Understanding these capital gain tax implications ensures both parties avoid financial surprises in the future.
6 Steps to Selling House Below Market Value to a Family Member
1. Obtain an Accurate Home Appraisal
Before finalizing the sale price, a licensed appraiser should evaluate the home to determine fair market value.
This protects both parties and helps prevent IRS scrutiny over suspiciously low sale prices, ensure mortgage lenders accept the sale price if the buyer needs financing, and avoid family disputes over whether the sale price is fair.
If the IRS audits the transaction, an official appraisal serves as proof of the home’s actual market value.

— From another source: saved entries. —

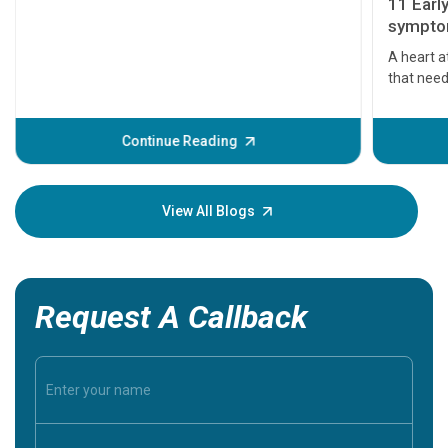
11 Earl
symptom
serious
A heart a
that need
problems 
before th
some sign
Continue Reading
Understa
your loved
knowledg
View All Blogs
Request A Callback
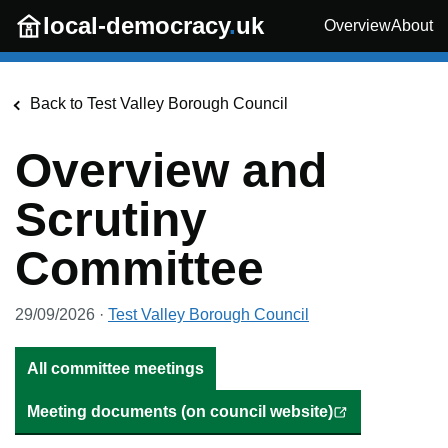
Skip to main content
local-democracy
.
uk
Overview
About
Back to
Test Valley Borough Council
Overview and
Scrutiny
Committee
29/09/2026
·
Test Valley Borough Council
All committee meetings
Meeting documents (on council website)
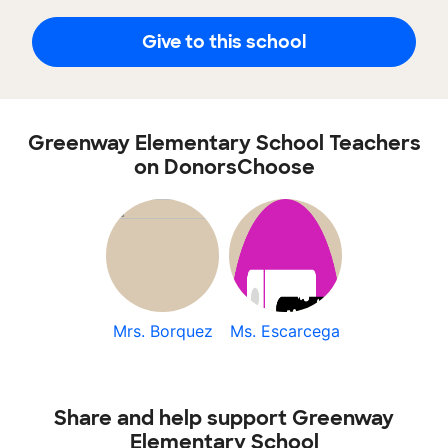
Give to this school
Greenway Elementary School Teachers
on DonorsChoose
Mrs. Borquez
Ms. Escarcega
Share and help support Greenway
Elementary School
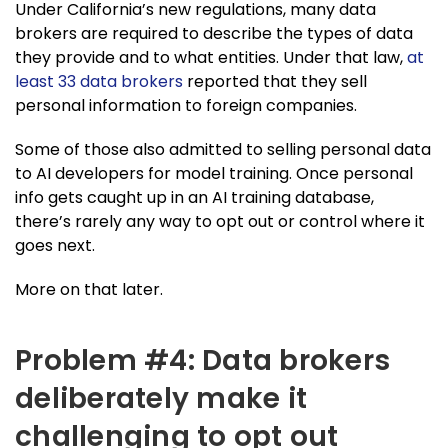
Under California’s new regulations, many data
brokers are required to describe the types of data
they provide and to what entities. Under that law,
at
least 33 data brokers
reported that they sell
personal information to foreign companies.
Some of those also admitted to selling personal data
to AI developers for model training. Once personal
info gets caught up in an AI training database,
there’s rarely any way to opt out or control where it
goes next.
More on that later.
Problem #4: Data brokers
deliberately make it
challenging to opt out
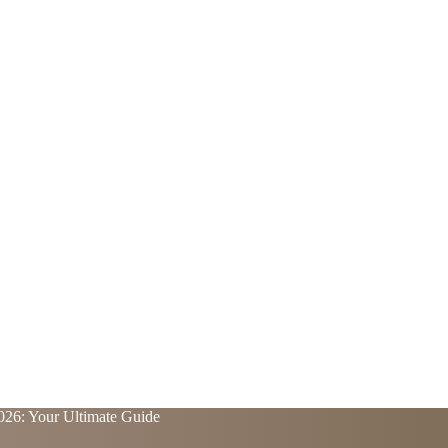
2026: Your Ultimate Guide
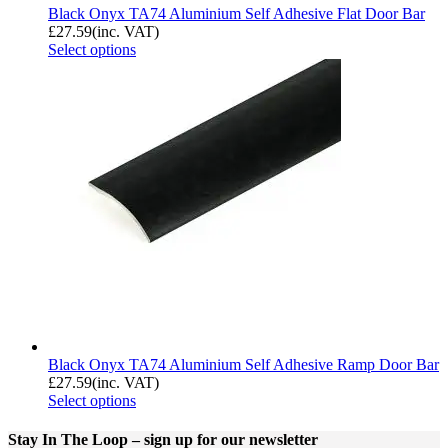
Black Onyx TA74 Aluminium Self Adhesive Flat Door Bar
£
27.59
(inc. VAT)
Select options
Black Onyx TA74 Aluminium Self Adhesive Ramp Door Bar
£
27.59
(inc. VAT)
Select options
Stay In The Loop
– sign up for our newsletter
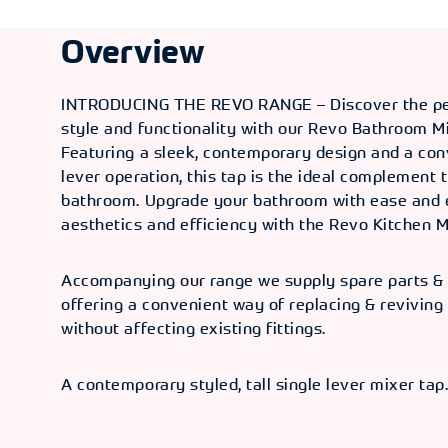
Overview
INTRODUCING THE REVO RANGE – Discover the per
style and functionality with our Revo Bathroom M
Featuring a sleek, contemporary design and a con
lever operation, this tap is the ideal complement
bathroom. Upgrade your bathroom with ease and 
aesthetics and efficiency with the Revo Kitchen M
Accompanying our range we supply spare parts & 
offering a convenient way of replacing & reviving
without affecting existing fittings.
A contemporary styled, tall single lever mixer tap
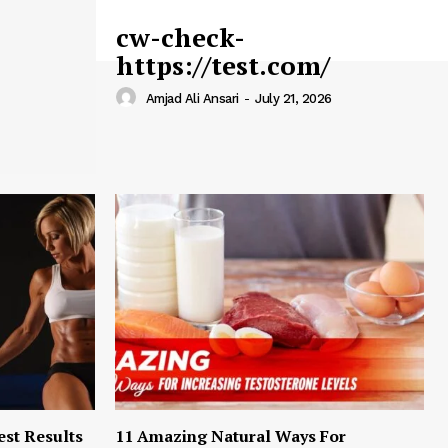
cw-check-
https://test.com/
Amjad Ali Ansari
-
July 21, 2026
est Results
11 Amazing Natural Ways For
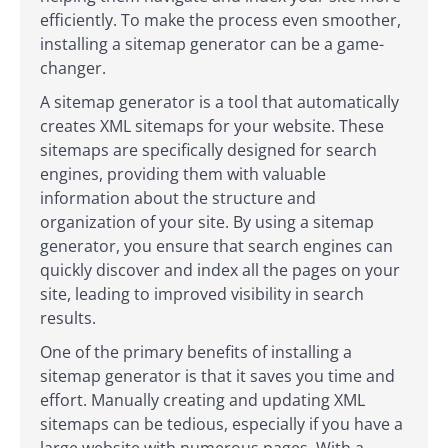
efficiently. To make the process even smoother,
installing a sitemap generator can be a game-
changer.
A sitemap generator is a tool that automatically
creates XML sitemaps for your website. These
sitemaps are specifically designed for search
engines, providing them with valuable
information about the structure and
organization of your site. By using a sitemap
generator, you ensure that search engines can
quickly discover and index all the pages on your
site, leading to improved visibility in search
results.
One of the primary benefits of installing a
sitemap generator is that it saves you time and
effort. Manually creating and updating XML
sitemaps can be tedious, especially if you have a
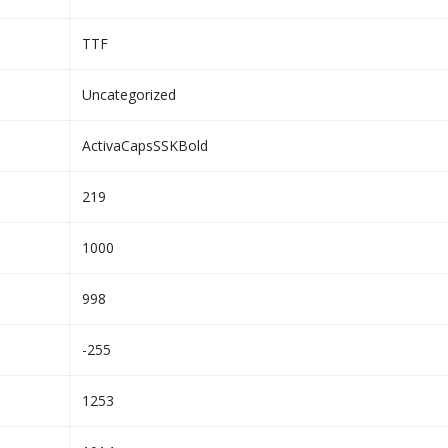
TTF
Uncategorized
ActivaCapsSSKBold
219
1000
998
-255
1253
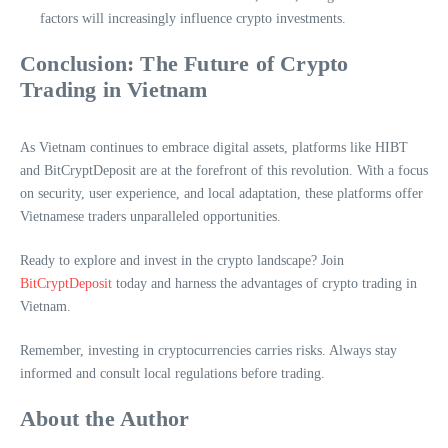
factors will increasingly influence crypto investments.
Conclusion: The Future of Crypto
Trading in Vietnam
As Vietnam continues to embrace digital assets, platforms like HIBT
and BitCryptDeposit are at the forefront of this revolution. With a focus
on security, user experience, and local adaptation, these platforms offer
Vietnamese traders unparalleled opportunities.
Ready to explore and invest in the crypto landscape? Join
BitCryptDeposit
today and harness the advantages of crypto trading in
Vietnam.
Remember, investing in cryptocurrencies carries risks. Always stay
informed and consult local regulations before trading.
About the Author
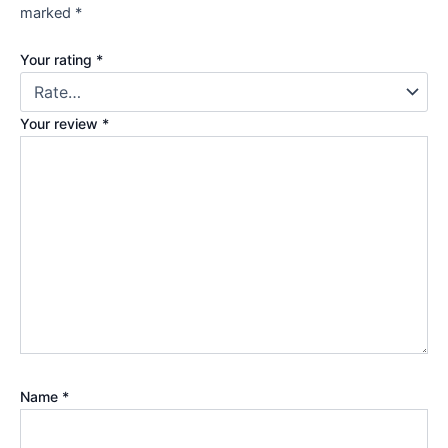
marked
*
Your rating
*
Your review
*
Name
*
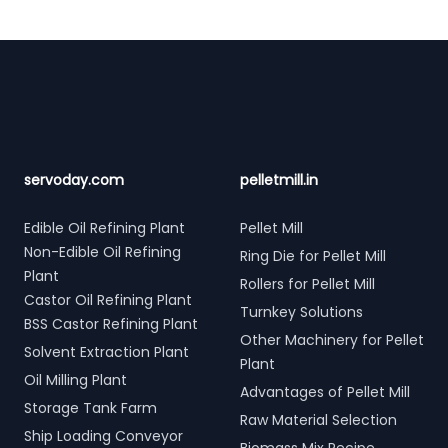
Footer
servoday.com
pelletmill.in
Edible Oil Refining Plant
Pellet Mill
Non-Edible Oil Refining
Ring Die for Pellet Mill
Plant
Rollers for Pellet Mill
Castor Oil Refining Plant
Turnkey Solutions
BSS Castor Refining Plant
Other Machinery for Pellet
Solvent Extraction Plant
Plant
Oil Milling Plant
Advantages of Pellet Mill
Storage Tank Farm
Raw Material Selection
Ship Loading Conveyor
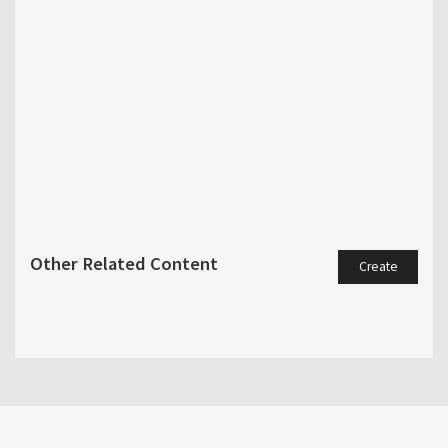
Other Related Content
Create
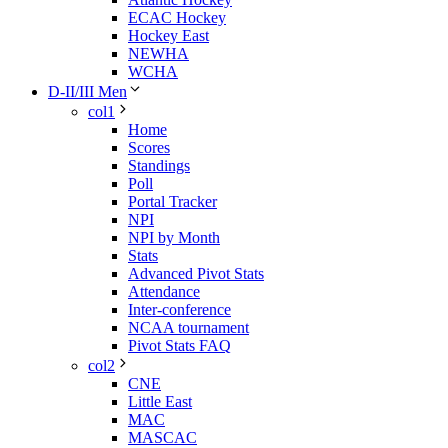
ECAC Hockey
Hockey East
NEWHA
WCHA
D-II/III Men
col1
Home
Scores
Standings
Poll
Portal Tracker
NPI
NPI by Month
Stats
Advanced Pivot Stats
Attendance
Inter-conference
NCAA tournament
Pivot Stats FAQ
col2
CNE
Little East
MAC
MASCAC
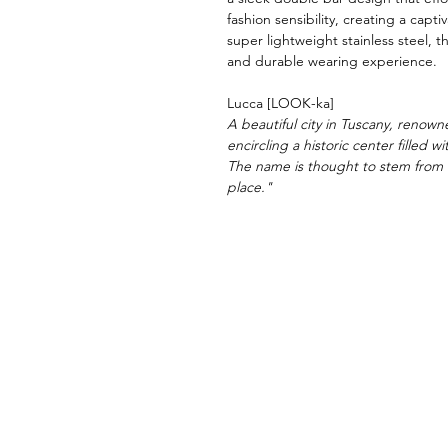
fashion sensibility, creating a capt
super lightweight stainless steel, t
and durable wearing experience.
Lucca [LOOK-ka]
A beautiful city in Tuscany, renowne
encircling a historic center filled 
The name is thought to stem from 
place."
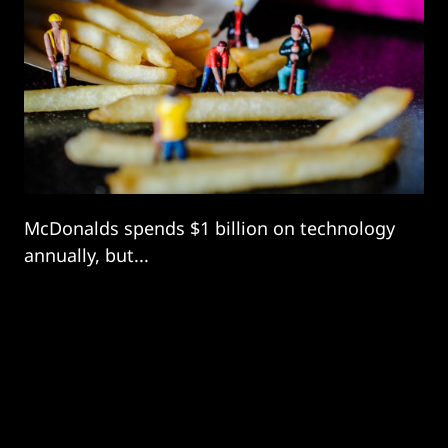
McDonalds spends $1 billion on technology
annually, but...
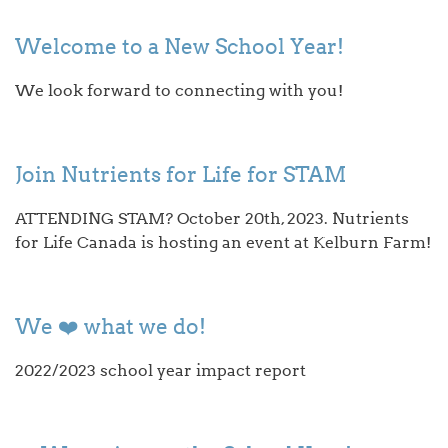
Welcome to a New School Year!
We look forward to connecting with you!
Join Nutrients for Life for STAM
ATTENDING STAM? October 20th, 2023. Nutrients
for Life Canada is hosting an event at Kelburn Farm!
We ❤️ what we do!
2022/2023 school year impact report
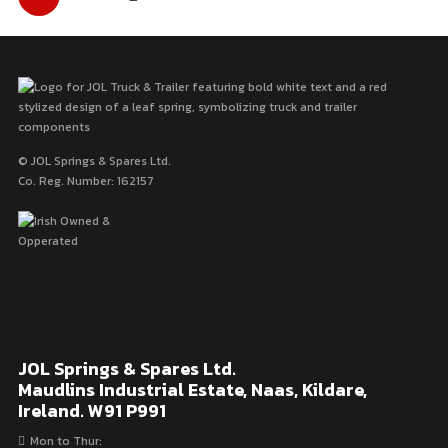
pagination
© JOL Springs & Spares Ltd.
Co. Reg. Number: 162157
JOL Springs & Spares Ltd.
Maudlins Industrial Estate, Naas, Kildare,
Ireland. W91 P991
Mon to Thur:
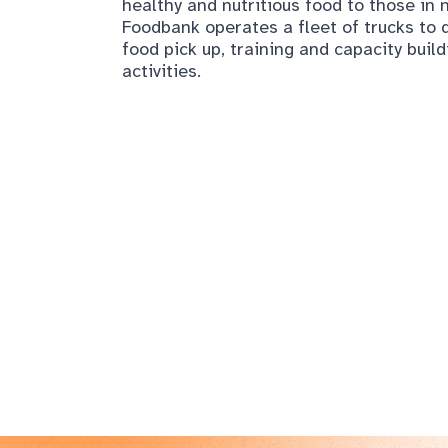
healthy and nutritious food to those i
Foodbank operates a fleet of trucks to d
food pick up, training and capacity buil
activities.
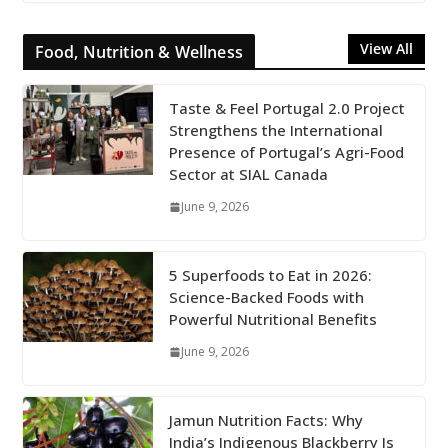
View All
Food, Nutrition & Wellness
Taste & Feel Portugal 2.0 Project
Strengthens the International
Presence of Portugal’s Agri-Food
Sector at SIAL Canada
June 9, 2026
5 Superfoods to Eat in 2026:
Science-Backed Foods with
Powerful Nutritional Benefits
June 9, 2026
Jamun Nutrition Facts: Why
India’s Indigenous Blackberry Is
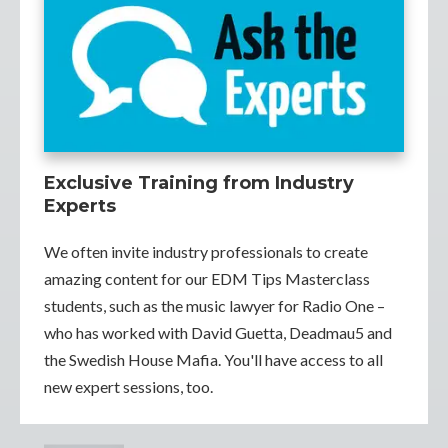
Exclusive Training from Industry
Experts
We often invite industry professionals to create
amazing content for our EDM Tips Masterclass
students, such as the music lawyer for Radio One –
who has worked with David Guetta, Deadmau5 and
the Swedish House Mafia. You'll have access to all
new expert sessions, too.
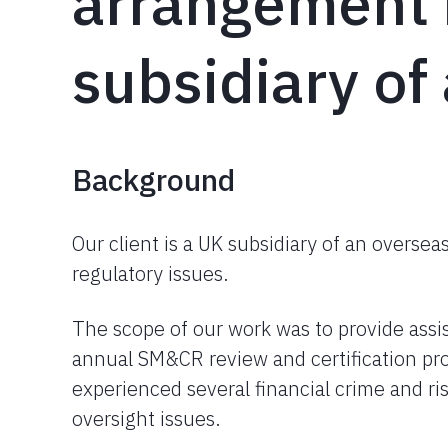
arrangement 
subsidiary of
Background
Our client is a UK subsidiary of an overse
regulatory issues.
The scope of our work was to provide ass
annual SM&CR review and certification pro
experienced several financial crime and ri
oversight issues.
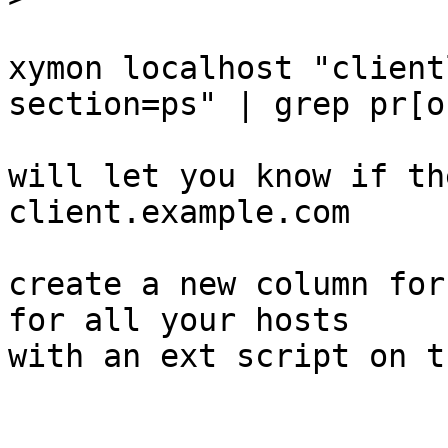
xymon localhost "client
section=ps" | grep pr[o]
will let you know if th
client.example.com

create a new column for
for all your hosts

with an ext script on t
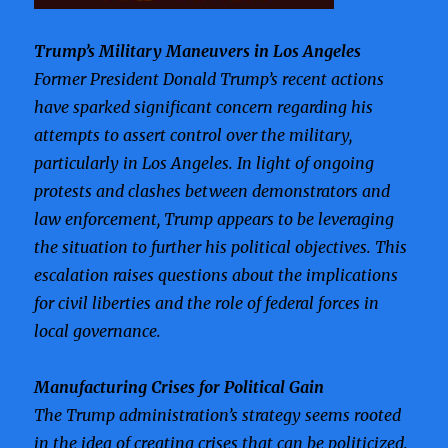
Trump’s Military Maneuvers in Los Angeles
Former President Donald Trump’s recent actions
have sparked significant concern regarding his
attempts to assert control over the military,
particularly in Los Angeles. In light of ongoing
protests and clashes between demonstrators and
law enforcement, Trump appears to be leveraging
the situation to further his political objectives. This
escalation raises questions about the implications
for civil liberties and the role of federal forces in
local governance.
Manufacturing Crises for Political Gain
The Trump administration’s strategy seems rooted
in the idea of creating crises that can be politicized.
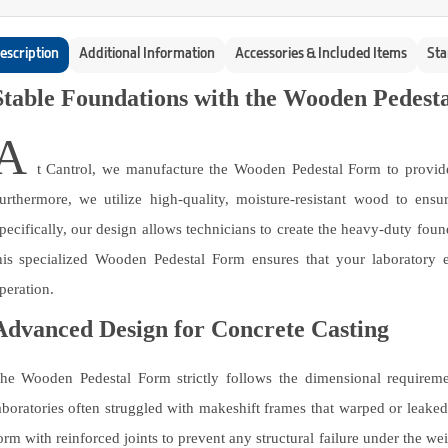
escription
Additional Information
Accessories & Included Items
Sta
Stable Foundations with the Wooden Pedest
A
t Cantrol, we manufacture the Wooden Pedestal Form to provide a
urthermore, we utilize high-quality, moisture-resistant wood to ens
pecifically, our design allows technicians to create the heavy-duty foun
his specialized Wooden Pedestal Form ensures that your laboratory e
peration.
Advanced Design for Concrete Casting
he Wooden Pedestal Form strictly follows the dimensional requirement
aboratories often struggled with makeshift frames that warped or leake
orm with reinforced joints to prevent any structural failure under the weig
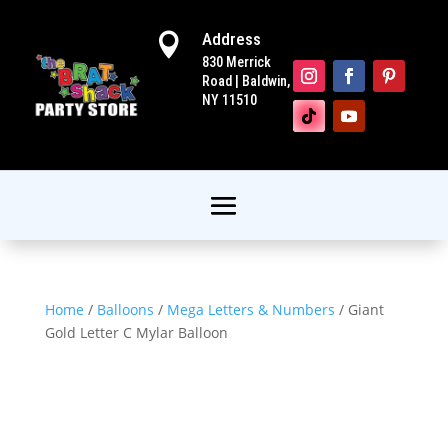
Address

830 Merrick
Road | Baldwin,
NY 11510
Home
/
Balloons
/
Mega Letters & Numbers
/ Giant
Gold Letter C Mylar Balloon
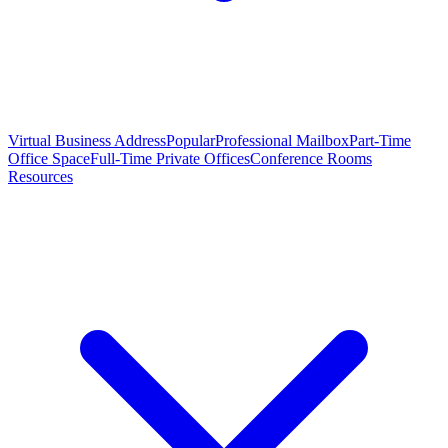
Virtual Business Address
Popular
Professional Mailbox
Part-Time
Office Space
Full-Time Private Offices
Conference Rooms
Resources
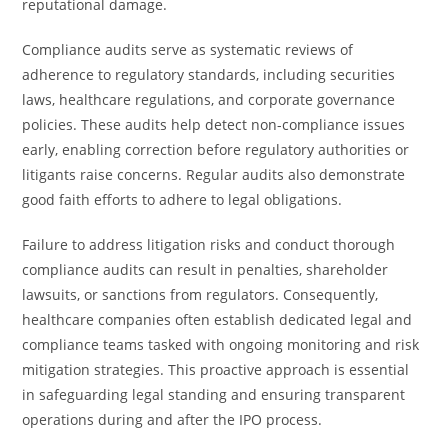
reputational damage.
Compliance audits serve as systematic reviews of
adherence to regulatory standards, including securities
laws, healthcare regulations, and corporate governance
policies. These audits help detect non-compliance issues
early, enabling correction before regulatory authorities or
litigants raise concerns. Regular audits also demonstrate
good faith efforts to adhere to legal obligations.
Failure to address litigation risks and conduct thorough
compliance audits can result in penalties, shareholder
lawsuits, or sanctions from regulators. Consequently,
healthcare companies often establish dedicated legal and
compliance teams tasked with ongoing monitoring and risk
mitigation strategies. This proactive approach is essential
in safeguarding legal standing and ensuring transparent
operations during and after the IPO process.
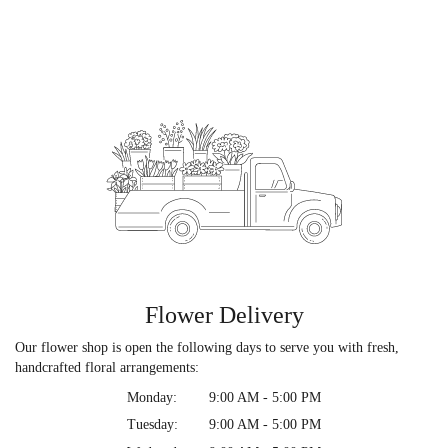
Flower Delivery
Our flower shop is open the following days to serve you with fresh,
handcrafted floral arrangements:
Monday:
9:00 AM - 5:00 PM
Tuesday:
9:00 AM - 5:00 PM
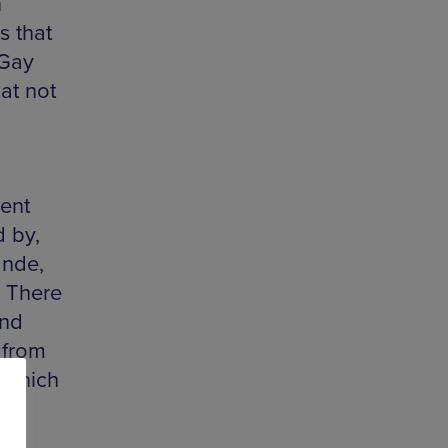
n
s that
 Gay
at not
lent
 by,
ande,
. There
and
 from
, which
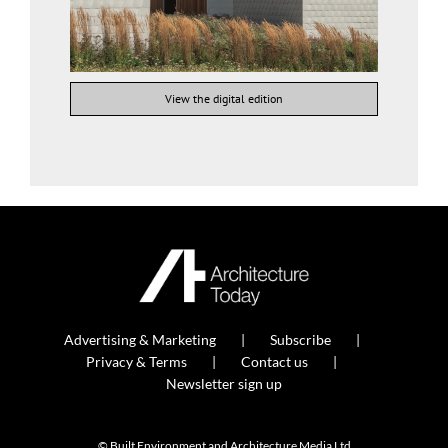
View the digital edition
Advertising & Marketing
Subscribe
Privacy & Terms
Contact us
Newsletter sign up
© Built Environment and Architecture Media Ltd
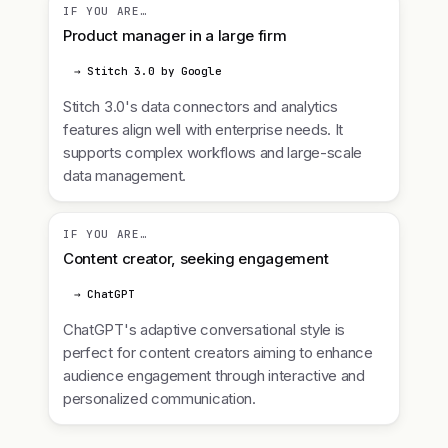
IF YOU ARE…
Product manager in a large firm
→ Stitch 3.0 by Google
Stitch 3.0's data connectors and analytics
features align well with enterprise needs. It
supports complex workflows and large-scale
data management.
IF YOU ARE…
Content creator, seeking engagement
→ ChatGPT
ChatGPT's adaptive conversational style is
perfect for content creators aiming to enhance
audience engagement through interactive and
personalized communication.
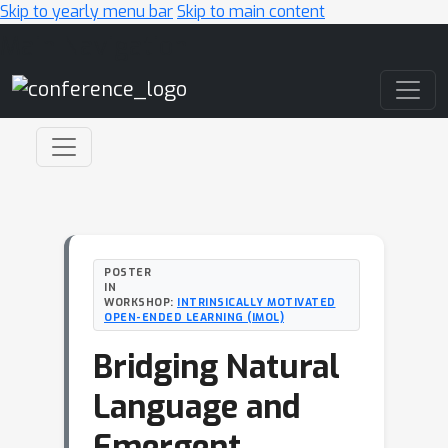
Skip to yearly menu bar
Skip to main content
Main Navigation
POSTER
IN
WORKSHOP:
INTRINSICALLY MOTIVATED
OPEN-ENDED LEARNING (IMOL)
Bridging Natural
Language and
Emergent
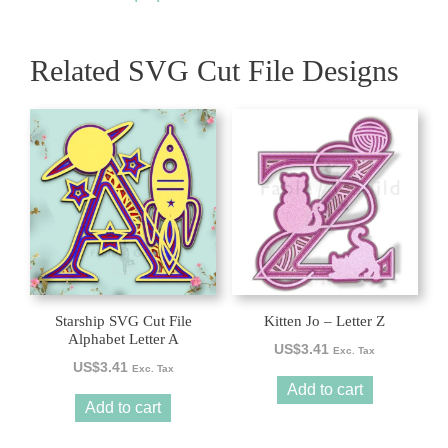
Related SVG Cut File Designs
Starship SVG Cut File
Kitten Jo – Letter Z
Alphabet Letter A
US$
3.41
Exc. Tax
US$
3.41
Exc. Tax
Add to cart
Add to cart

2. Choose a Sale Method: Discounted Price vs. Gift of Equity
Sellers can structure the sale in two ways. One option is an outright discount, where the home is sold at a lower price, with the difference reported as a gift.
The other option is a gift of equity, where the home is sold at full price but “gifting” a portion of the home’s value, allowing the buyer to use it as a down payment for a mortgage.
A gift of equity is useful when the buyer cannot afford a large cash down payment, helping them qualify for a home loan while reducing tax complications.
3. Address Mortgage & Lender Requirements
If the home still has a mortgage, the lender must approve the sale before closing. Selling too far below FMV without lender approval could be considered mortgage fraud.
If the buyer needs financing, the lender will require a home appraisal and may not approve a mortgage if the sale price is too low.
4. Prepare the Legal Paperwork
Selling to a family member still requires standard real estate paperwork, including a purchase agreement outlining the sale price and terms, a gift of equity letter if applicable, deed transfer documents such as a Warranty Deed, Quitclaim Deed, or Special Warranty Deed, and IRS Form 709 if the discount exceeds the gift tax exemption.
A real estate attorney should review the documents to ensure the sale follows legal and tax regulations.
5. Report the Sale to the IRS
If the price reduction exceeds $19,000, the seller must file IRS Form 709.
While this usually does not result in immediate taxes, failing to report the sale could trigger IRS audits and penalties.
6. Check Property Tax Impacts
Selling below market value may trigger property tax reassessments, depending on state laws.
California’s Proposition 19 removed automatic property tax exemptions for parent-to-child transfers, potentially increasing the buyer’s property taxes.
Some states allow tax exemptions for family transfers, but requirements vary.
Sellers should consult the local tax assessor to understand potential property tax changes.
3 Common Mistakes to Avoid
Selling Too Low Without Documentation: If the IRS questions the sale, a lack of a professional appraisal may cause legal issues. Proper documentation prevents fraud accusations from lenders and tax authorities.
Failing to Consider Future Capital Gains: Buyers should calculate future tax costs before agreeing to a below-market sale. If the home is inherited instead, the step-up in basis rule can reduce capital gains tax.
Not Consulting a Real Estate Attorney or CPA: A legal professional ensures all contracts, tax forms, and lender approvals are properly handled. They help avoid unexpected financial penalties from the IRS or mortgage lenders.
Bottom Line – Selling a House to Family Member Below Market Value
Selling a home to a family member below market value is legally possible but requires careful planning to avoid tax and financial issues.
The IRS treats the discounted amount as a taxable gift if it exceeds the exemption limit. Capital gains tax can affect both the seller and the buyer in future sales.
Mortgage lenders must approve below-market-value sales if financing is involved.
Consulting a real estate attorney and tax professional ensures compliance with legal and financial regulations, protecting both parties from costly mistakes.